Quick change barrels for the M2 came out of a deficiency in training. The myths abound with the old M2 abound. Headspace and timing became some sort of taboo topic and people didn't understand it. Old timers forgot to pass on knowledge and others were to scared learn. Plus the Army was blowing up 50s due to excessive headspace because they didn't how how to properly set headspace back in the first part of the Iraq war. New guys and military instructors do not understand headspace and timing. The QCB is an attempt to address a training issue with a mechanical fix. Now, rather than a gunner being able to "fine tune" his /her M2 by properly adjusting the headspace or timing to run optimally, the gun must be taken to an armorer who has to choose the correct locking block, one of 22 if my memory serves (depending on the manufacturer) to affect the headspace. Then the armorer must remove a set screw located on the top of the receiver (part of the rear sight) to make timing adjustments. The gunner can no longer do this "on the fly" in the field when he needs to most.

Our granddaddy's all knew how to do this back in WW2, Korea and Vietnam. For some reason our Gen Xers can't be trusted to do this, or the knowledge has been lost do to safety concerns and lack of experience. Compare manuals from before 1968 and after on the M2, a lot of great information is missing. Damn shame.
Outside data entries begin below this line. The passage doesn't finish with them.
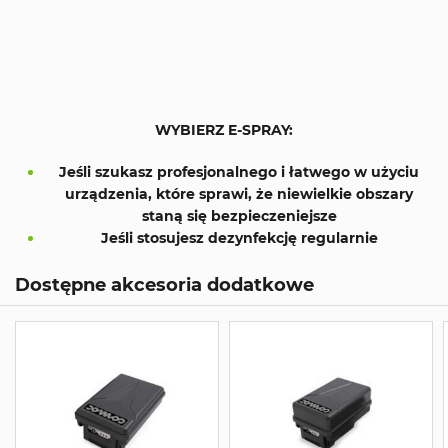
WYBIERZ E-SPRAY:
Jeśli szukasz profesjonalnego i łatwego w użyciu
urządzenia, które sprawi, że niewielkie obszary
staną się bezpieczeniejsze
Jeśli stosujesz dezynfekcję regularnie
Dostępne akcesoria dodatkowe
When I was training guys who had QCBs, I would always advise gunners operating in combat to carry extra locking blocks of sizes slightly thicker and narrower (they're numbered) than the one in the gun, and replace the set screw with an old M2HB screw, so that in combat, they could get they're .50 back in the fight if needed. We actually taught headspace and timing so they understood how the thing actually worked. Nothing more demoralizing than to have your M2 go down in the middle of a fight.

The QCBs in my opinion are no better and may actually be more detrimental to the gunners when they do go down as headspace becomes excessive or timing falls off. Or different lots of ammo or foreign made ammo is used.

How do I know all this. I've trained 1000s on M2HBs and M2QCBs and have been involved in numerous tests. I have literally millions of rounds through these things. I loved the HBs way more than the QCBs. You just have to adequately train folks how to use them. Makes me sad. John Moses Browning was a genius.
 
There is a value put on human life, ours and there's. Since Japan we occupy places with men vs kill everyone to save our guys lives.

Our men getting killed is offset by how humane we are for just shooting people who are shooting back at us. Kind of like the Kunduz air strike that made national news back in October, friendly's come under fire, air strike ordered people die and world wide outrage...arguably less potential for collateral damage with bullets flying. "Innocent" people don't hang around a fire fight very long.
Jim... right now Obama has just about ran us out of those gizmo missiles... And got not much done. Soon we will be back to using iron dumb bombs. See those fancy and very expensive gizmos have a place in the arsenal but only a place.

One day we will fight an enemy who can fight back real well and we will run out of gizmos real quick. And that is why we have the Ma Duce. I only wish we had a newer design that was better.